Robo de fármacos: avanza la causa con nuevos hallazgos en allanamientos
La Policía secuestró insumos médicos en domicilios vinculados a dos profesionales investigados por el faltante en el Hospital Italiano. También se allanó la Asociación de Anestesia mientras se analiza un posible nexo con una muerte bajo sospecha.
La investigación por el robo de fármacos del Hospital Italiano de Buenos Aires sumó en las últimas horas nuevos elementos que complican la situación de los imputados. En el marco de tres allanamientos realizados por la Policía de la Ciudad, se secuestraron insumos médicos sensibles, entre ellos jeringas, ampollas y tubos con anestesia clínica, en uno de los domicilios vinculados a la causa.
Los operativos fueron llevados adelante el pasado 13 de marzo por la División Investigaciones de Organizaciones Criminales, por orden del Juzgado Nacional en lo Criminal y Correccional N°47, que interviene en una causa por hurto calificado. Dos de los procedimientos se realizaron en la Ciudad de Buenos Aires y el tercero en Tigre.
En una de las viviendas allanadas, los investigadores incautaron además dispositivos electrónicos -pendrives, tablets, un celular y notebooks- junto con una caja que contenía tubos con anestesia, agujas, jeringas y ampollas con sedantes quirúrgicos. El hallazgo refuerza la hipótesis de que los elementos sustraídos del centro de salud pudieron haber sido almacenados fuera del circuito hospitalario.
La causa se inició a partir de una denuncia presentada por el representante legal del hospital, luego de detectar mediante cámaras de seguridad el faltante de insumos quirúrgicos y cápsulas de anestesia. Desde entonces, la pesquisa avanzó sobre dos profesionales de la salud: Hernán Boveri y Delfina Lanusse, cuya situación procesal se torna cada vez más comprometida.
En paralelo, los investigadores analizan un posible vínculo con la muerte del anestesista Alejandro Zalazar, ocurrida a fines de febrero. El profesional, que trabajaba en el Hospital de Niños Ricardo Gutiérrez, presentaba marcas compatibles con la utilización de vías en ambos pies.

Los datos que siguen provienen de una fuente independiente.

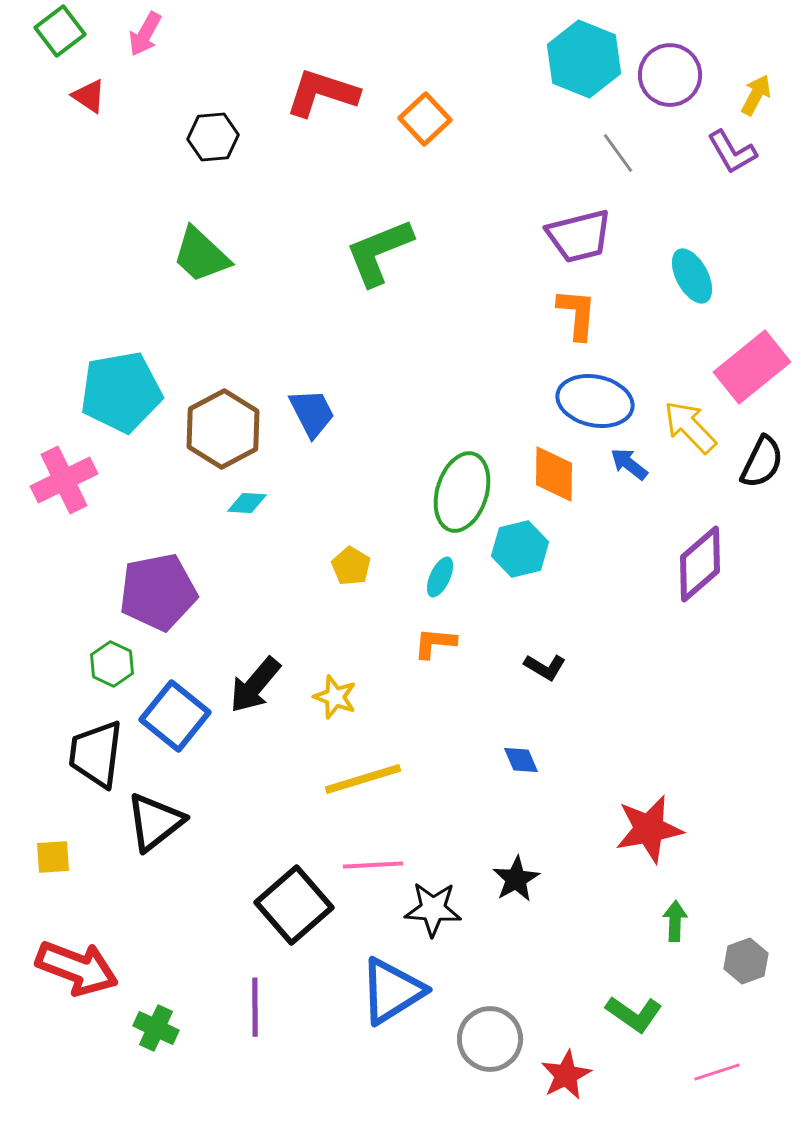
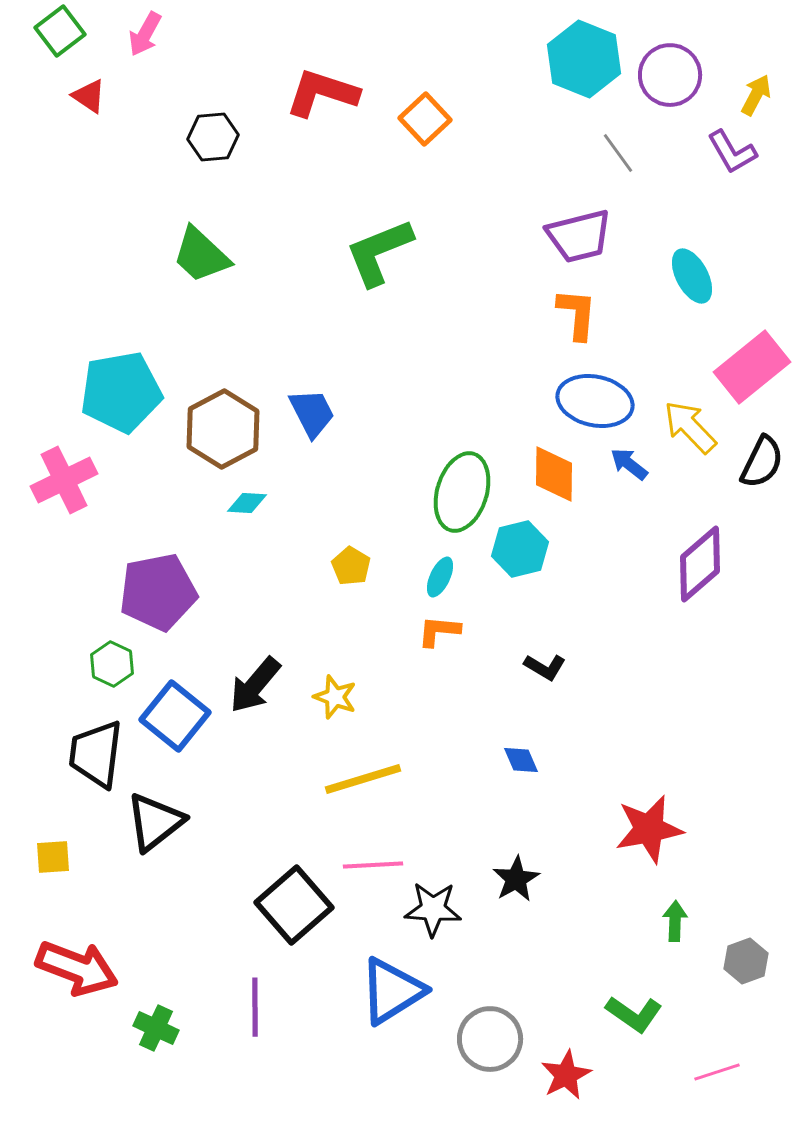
orange L-shape at (435, 643): moved 4 px right, 12 px up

Según la autopsia, falleció a causa de una congestión con edema pulmonar y meningoencefálico, en un cuadro que se presume asociado a una sobredosis de propofol y remifentanilo, sustancias utilizadas en anestesia.
Si bien se trata de una línea investigativa paralela, el análisis de este caso podría aportar elementos relevantes para comprender el circuito de los fármacos bajo sospecha.
En este contexto, la División Organizaciones Criminales también allanó la Asociación de Anestesia, Analgesia y Reanimación, con el objetivo de secuestrar documentación y actas vinculadas a los imputados. El procedimiento se llevó a cabo en la sede de la calle Juan Felipe Aranguren al 1300, en el barrio porteño de Caballito.
El abogado de la entidad, Eduardo Gerome, aseguró que la institución colaboró desde el inicio con la investigación y que incluso acompañó al hospital en la presentación de la denuncia. “Somos los primeros que queremos que esto se aclare”, sostuvo.
Según explicó, el allanamiento tomó por sorpresa a la asociación, ya que estaban dispuestos a entregar la documentación requerida. Entre los elementos buscados figuran actas de reuniones y registros administrativos que podrían contribuir a reconstruir el vínculo de los acusados con la entidad.
Mientras avanza la causa, el expediente suma complejidad y abre interrogantes sobre el control de insumos sensibles en el sistema de salud. Los resultados de los peritajes y el análisis de la documentación secuestrada serán claves para determinar responsabilidades y esclarecer el alcance de una trama que aún está lejos de cerrarse.